WHAT IS REQUIRED: Return, exactly and in full, the lines of the records below starting at the one with "mắt từ ngạc" and ending at the one with "os profissionais terão", and no other lines.

DATA PROVIDED:
────
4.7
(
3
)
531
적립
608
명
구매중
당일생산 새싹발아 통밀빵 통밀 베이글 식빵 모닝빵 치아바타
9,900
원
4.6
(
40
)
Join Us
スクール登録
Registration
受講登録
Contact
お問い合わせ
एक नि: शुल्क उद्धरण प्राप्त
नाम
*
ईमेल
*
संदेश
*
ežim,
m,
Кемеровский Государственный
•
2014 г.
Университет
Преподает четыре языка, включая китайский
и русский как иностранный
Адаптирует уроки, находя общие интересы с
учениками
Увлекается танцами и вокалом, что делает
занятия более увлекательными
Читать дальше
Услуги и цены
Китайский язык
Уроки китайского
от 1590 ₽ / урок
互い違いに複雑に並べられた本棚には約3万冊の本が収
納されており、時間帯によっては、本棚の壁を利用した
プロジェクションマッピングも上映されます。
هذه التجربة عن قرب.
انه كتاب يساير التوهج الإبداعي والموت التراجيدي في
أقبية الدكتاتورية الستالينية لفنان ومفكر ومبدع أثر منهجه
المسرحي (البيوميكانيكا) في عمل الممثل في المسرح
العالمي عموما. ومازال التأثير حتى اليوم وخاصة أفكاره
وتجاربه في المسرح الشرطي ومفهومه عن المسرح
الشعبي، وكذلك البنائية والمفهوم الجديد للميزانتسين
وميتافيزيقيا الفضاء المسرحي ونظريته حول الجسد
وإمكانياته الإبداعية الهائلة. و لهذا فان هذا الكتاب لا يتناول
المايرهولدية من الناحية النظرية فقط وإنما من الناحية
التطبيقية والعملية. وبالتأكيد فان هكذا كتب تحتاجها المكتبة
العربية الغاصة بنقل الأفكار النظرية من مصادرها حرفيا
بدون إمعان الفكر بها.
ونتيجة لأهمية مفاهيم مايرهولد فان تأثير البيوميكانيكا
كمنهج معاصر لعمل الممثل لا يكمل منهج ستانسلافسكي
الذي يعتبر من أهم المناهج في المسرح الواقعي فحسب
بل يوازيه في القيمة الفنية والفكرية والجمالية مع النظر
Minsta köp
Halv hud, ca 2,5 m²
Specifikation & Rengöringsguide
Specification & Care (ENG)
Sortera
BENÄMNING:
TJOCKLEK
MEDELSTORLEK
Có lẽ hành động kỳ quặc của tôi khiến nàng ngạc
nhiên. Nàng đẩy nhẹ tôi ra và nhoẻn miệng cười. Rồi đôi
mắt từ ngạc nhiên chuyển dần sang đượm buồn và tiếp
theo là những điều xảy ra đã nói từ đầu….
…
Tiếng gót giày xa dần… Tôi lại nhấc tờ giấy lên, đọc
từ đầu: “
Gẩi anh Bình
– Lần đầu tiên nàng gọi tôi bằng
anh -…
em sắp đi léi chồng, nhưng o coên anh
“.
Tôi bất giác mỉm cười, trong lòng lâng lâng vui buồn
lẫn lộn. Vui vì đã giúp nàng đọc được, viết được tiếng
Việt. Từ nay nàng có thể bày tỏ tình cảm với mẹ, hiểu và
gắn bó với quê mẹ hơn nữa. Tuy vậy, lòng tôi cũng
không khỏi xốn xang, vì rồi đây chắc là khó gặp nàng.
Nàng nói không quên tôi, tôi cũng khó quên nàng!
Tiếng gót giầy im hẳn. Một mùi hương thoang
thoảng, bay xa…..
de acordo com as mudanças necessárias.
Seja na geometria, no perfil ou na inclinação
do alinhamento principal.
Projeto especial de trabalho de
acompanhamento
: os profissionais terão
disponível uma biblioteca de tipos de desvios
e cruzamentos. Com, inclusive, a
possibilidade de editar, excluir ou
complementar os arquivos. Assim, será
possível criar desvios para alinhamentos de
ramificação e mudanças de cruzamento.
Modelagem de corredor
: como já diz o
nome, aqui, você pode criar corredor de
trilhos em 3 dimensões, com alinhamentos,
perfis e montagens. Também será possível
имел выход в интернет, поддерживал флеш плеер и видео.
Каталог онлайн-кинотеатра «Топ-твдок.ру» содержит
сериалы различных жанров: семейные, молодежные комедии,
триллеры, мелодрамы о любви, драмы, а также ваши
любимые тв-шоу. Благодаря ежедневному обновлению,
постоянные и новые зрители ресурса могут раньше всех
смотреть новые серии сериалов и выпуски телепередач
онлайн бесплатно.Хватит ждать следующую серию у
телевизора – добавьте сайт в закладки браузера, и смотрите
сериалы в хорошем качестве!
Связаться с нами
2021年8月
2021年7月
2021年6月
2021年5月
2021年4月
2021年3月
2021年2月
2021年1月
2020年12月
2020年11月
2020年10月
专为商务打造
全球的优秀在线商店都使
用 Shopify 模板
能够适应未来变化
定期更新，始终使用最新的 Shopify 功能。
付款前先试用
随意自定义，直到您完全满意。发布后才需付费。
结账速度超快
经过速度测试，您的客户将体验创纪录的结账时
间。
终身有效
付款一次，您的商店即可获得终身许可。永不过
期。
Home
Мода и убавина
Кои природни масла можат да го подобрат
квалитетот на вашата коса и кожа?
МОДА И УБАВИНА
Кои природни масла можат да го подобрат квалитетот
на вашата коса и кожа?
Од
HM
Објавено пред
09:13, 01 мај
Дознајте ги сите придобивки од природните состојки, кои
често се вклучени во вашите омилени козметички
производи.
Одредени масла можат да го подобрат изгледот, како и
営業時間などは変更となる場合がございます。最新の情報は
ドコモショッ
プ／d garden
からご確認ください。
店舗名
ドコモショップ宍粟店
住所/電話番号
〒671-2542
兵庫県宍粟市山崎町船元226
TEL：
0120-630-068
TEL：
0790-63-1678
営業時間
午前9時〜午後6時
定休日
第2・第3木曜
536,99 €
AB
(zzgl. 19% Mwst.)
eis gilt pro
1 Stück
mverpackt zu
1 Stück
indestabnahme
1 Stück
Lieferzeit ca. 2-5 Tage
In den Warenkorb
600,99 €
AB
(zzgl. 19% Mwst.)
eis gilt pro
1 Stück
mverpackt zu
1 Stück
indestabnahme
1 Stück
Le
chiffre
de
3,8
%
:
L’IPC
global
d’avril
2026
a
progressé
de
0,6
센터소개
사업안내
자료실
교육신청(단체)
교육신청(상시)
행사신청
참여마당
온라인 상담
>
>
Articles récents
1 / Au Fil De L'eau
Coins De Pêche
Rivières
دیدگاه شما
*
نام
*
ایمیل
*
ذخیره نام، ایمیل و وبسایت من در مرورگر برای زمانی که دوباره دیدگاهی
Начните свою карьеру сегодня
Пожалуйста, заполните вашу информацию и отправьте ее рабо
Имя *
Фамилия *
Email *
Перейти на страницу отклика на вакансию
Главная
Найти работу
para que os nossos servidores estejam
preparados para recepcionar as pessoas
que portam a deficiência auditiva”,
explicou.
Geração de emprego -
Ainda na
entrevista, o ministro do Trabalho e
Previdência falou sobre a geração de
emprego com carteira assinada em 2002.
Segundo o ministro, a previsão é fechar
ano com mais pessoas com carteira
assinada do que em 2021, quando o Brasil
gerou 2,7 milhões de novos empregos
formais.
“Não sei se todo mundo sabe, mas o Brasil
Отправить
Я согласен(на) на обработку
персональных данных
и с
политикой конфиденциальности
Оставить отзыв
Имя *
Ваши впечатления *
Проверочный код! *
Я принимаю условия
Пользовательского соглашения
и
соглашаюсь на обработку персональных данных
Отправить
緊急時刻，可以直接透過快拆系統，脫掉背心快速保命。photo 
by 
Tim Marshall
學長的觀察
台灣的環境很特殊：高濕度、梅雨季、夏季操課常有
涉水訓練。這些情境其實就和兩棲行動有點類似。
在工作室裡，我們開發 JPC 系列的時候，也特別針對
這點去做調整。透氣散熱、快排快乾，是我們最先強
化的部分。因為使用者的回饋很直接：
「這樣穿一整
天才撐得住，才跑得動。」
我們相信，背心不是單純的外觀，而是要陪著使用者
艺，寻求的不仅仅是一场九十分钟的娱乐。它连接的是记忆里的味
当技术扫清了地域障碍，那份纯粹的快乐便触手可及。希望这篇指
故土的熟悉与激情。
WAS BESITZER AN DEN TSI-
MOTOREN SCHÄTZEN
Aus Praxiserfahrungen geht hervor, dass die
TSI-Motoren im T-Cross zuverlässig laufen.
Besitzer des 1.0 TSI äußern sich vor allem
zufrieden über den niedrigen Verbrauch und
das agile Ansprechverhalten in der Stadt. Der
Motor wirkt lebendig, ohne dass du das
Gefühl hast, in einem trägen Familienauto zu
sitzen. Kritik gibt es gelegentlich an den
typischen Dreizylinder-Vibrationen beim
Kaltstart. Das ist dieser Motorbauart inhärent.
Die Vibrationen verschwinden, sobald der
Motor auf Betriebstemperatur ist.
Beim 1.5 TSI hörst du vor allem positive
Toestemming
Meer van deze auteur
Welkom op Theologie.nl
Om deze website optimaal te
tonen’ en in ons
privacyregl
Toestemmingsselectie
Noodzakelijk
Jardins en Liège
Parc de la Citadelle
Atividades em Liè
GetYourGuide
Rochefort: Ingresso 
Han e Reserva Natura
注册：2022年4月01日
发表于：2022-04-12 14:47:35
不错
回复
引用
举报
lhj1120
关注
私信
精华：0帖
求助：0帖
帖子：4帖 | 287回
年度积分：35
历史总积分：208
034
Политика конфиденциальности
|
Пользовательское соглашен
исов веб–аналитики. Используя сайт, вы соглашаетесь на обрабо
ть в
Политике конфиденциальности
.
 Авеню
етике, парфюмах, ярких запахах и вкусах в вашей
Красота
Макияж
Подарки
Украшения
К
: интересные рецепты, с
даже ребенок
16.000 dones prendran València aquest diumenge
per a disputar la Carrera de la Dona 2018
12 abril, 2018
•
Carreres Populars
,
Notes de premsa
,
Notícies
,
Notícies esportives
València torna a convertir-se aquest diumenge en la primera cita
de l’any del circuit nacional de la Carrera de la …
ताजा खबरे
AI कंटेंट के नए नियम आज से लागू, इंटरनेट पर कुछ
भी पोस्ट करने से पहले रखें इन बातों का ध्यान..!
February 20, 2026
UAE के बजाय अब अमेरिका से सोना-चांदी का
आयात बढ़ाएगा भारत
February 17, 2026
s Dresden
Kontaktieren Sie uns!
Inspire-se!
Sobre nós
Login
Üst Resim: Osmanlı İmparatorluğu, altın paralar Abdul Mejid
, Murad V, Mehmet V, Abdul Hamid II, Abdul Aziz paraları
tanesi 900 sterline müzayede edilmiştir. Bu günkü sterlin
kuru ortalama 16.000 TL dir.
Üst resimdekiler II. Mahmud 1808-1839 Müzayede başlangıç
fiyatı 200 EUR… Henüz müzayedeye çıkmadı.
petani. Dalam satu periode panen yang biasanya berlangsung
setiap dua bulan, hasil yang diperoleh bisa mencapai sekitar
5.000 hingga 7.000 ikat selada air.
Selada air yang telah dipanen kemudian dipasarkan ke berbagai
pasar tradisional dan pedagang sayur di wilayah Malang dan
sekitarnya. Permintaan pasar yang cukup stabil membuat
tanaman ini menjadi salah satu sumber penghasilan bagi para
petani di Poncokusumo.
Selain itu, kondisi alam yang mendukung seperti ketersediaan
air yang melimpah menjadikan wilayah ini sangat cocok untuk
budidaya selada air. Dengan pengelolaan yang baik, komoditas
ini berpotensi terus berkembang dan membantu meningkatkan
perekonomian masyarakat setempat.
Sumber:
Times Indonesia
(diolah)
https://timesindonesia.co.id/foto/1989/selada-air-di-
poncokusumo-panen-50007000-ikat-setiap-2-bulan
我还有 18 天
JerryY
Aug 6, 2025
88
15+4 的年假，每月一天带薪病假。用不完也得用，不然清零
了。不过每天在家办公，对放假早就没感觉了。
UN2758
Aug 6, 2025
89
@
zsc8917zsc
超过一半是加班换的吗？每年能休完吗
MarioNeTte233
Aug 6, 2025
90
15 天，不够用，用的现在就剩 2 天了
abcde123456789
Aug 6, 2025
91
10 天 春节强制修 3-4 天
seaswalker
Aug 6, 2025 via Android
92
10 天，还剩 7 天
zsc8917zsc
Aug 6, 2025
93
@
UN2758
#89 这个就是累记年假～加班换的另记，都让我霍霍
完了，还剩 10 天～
────
RESPONSE TO THIS TASK:
mắt từ ngạc nhiên chuyển dần sang đượm buồn và tiếp
theo là những điều xảy ra đã nói từ đầu….
…
Tiếng gót giày xa dần… Tôi lại nhấc tờ giấy lên, đọc
từ đầu: “
Gẩi anh Bình
– Lần đầu tiên nàng gọi tôi bằng
anh -…
em sắp đi léi chồng, nhưng o coên anh
“.
Tôi bất giác mỉm cười, trong lòng lâng lâng vui buồn
lẫn lộn. Vui vì đã giúp nàng đọc được, viết được tiếng
Việt. Từ nay nàng có thể bày tỏ tình cảm với mẹ, hiểu và
gắn bó với quê mẹ hơn nữa. Tuy vậy, lòng tôi cũng
không khỏi xốn xang, vì rồi đây chắc là khó gặp nàng.
Nàng nói không quên tôi, tôi cũng khó quên nàng!
Tiếng gót giầy im hẳn. Một mùi hương thoang
thoảng, bay xa…..
de acordo com as mudanças necessárias.
Seja na geometria, no perfil ou na inclinação
do alinhamento principal.
Projeto especial de trabalho de
acompanhamento
: os profissionais terão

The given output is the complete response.